Although “orchestration” might sound like a terrible consequence of old-school payments ecosystems, the concept provides a way of connecting the foundational elements of future merchant-buyer interactions based on mutual trust and personal controls. It sounds horrible, but it’s logical. And don’t worry – the complexity will still be hidden away and “embedded”.
Embedded identity as a service: Creating a better digital life for all of us
I will go early on my predictions for themes for the 2023 edition of Money20/20: Pure payments, core banking, and related infrastructure capabilities will continue to disappear into a new state of embedded commodity.
The systems and services that allow merchants, sellers, and platforms to orchestrate best outcomes for their business and for their end-users will become highly sought-after.
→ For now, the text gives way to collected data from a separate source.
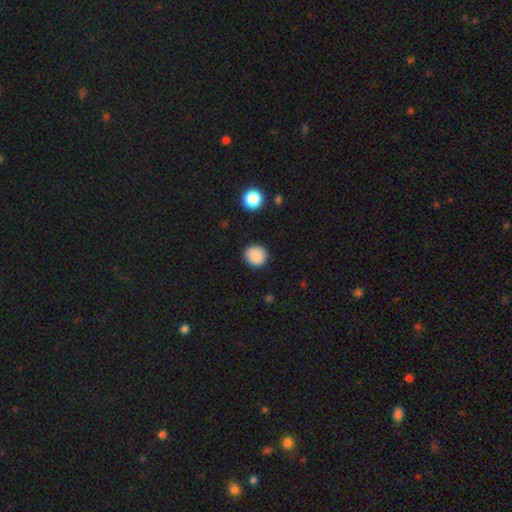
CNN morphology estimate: A smooth galaxy with no disk features (88%) that is round (90%).

Vote fractions:
- Smooth or featured? smooth: 88% / star or artifact: 9% / featured or disk: 3%
- How rounded? round: 90% / in between: 9% / cigar-shaped: 1%
- Merging? none: 88% / minor disturbance: 8% / major disturbance: 2% / merger: 1%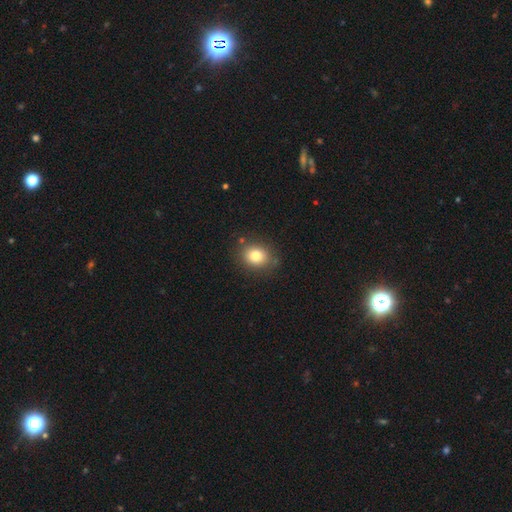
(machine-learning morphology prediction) smooth-or-featured: smooth: 80% | star or artifact: 11% | featured or disk: 9%
  how-rounded: round: 62% | in between: 37% | cigar-shaped: 1%
  merging: none: 82% | minor disturbance: 11% | major disturbance: 3% | merger: 3%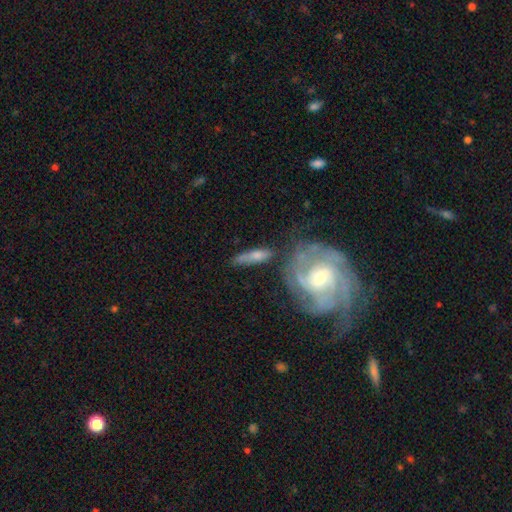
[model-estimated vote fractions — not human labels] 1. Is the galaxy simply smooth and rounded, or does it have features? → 53% smooth, 40% featured or disk, 7% star or artifact.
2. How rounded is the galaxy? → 56% cigar-shaped, 38% in between, 6% round.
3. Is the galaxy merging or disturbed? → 54% none, 21% minor disturbance, 14% merger, 11% major disturbance.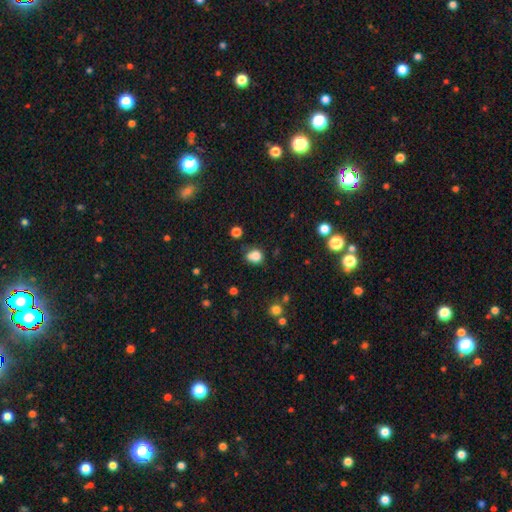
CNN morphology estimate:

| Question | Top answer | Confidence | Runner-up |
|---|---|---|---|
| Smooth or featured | smooth | 79% | star or artifact (13%) |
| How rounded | round | 65% | in between (34%) |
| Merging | none | 50% | minor disturbance (22%) |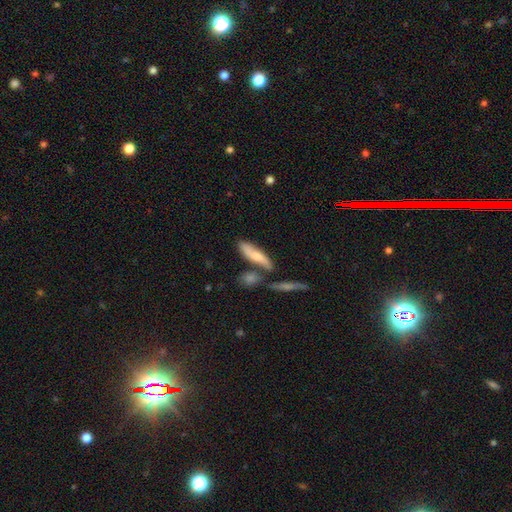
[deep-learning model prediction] Smooth or featured?
  - smooth: 58% *
  - featured or disk: 35%
  - star or artifact: 7%
How rounded?
  - cigar-shaped: 60% *
  - in between: 37%
  - round: 3%
Merging?
  - none: 54% *
  - merger: 23%
  - minor disturbance: 17%
  - major disturbance: 6%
Creating these sorts of embedded interactions between buyers and sellers will require greater cooperation on both sides of these multi-sided platforms – so expect to see more engagement with merchants at Money20/20. This might not happen overnight, though, as many merchants are still committed to finding the best deals like lowest-cost transaction routing. Few have yet joined up their operations which deal separately with payments, ecommerce operations, media planning, marketing production, and first-party data management. But it seems a logical next step.
These new interactions will be underpinned by digital identity systems. There will be even more ID industry participants at the next Money20/20, and it will soon be apparent that digital ID will need to become easier to access (by consumers and by the relying parties that need access to verifiable credentials). This will lead to more consolidation and aggregation in the industry so that users can be confident of maximizing reach and relevance of ID schemes. The European Commission’s mandates on digital ID wallets will focus more attention on the creation of easy-to-use (and easily embedded) propositions that make digital life easier for citizens and for businesses.
If we are to create better digital trust for everyone, we need to work out how to better embrace and embed digital ID, not just into money and payments, but also into our regular interactions between people, businesses, and governments. This identity narrative should not be framed as just a necessary transactional element of money. Identity needs to be center stage, seen as the key for all of our meaningful interactions. And handled on terms defined by the owners of these identities.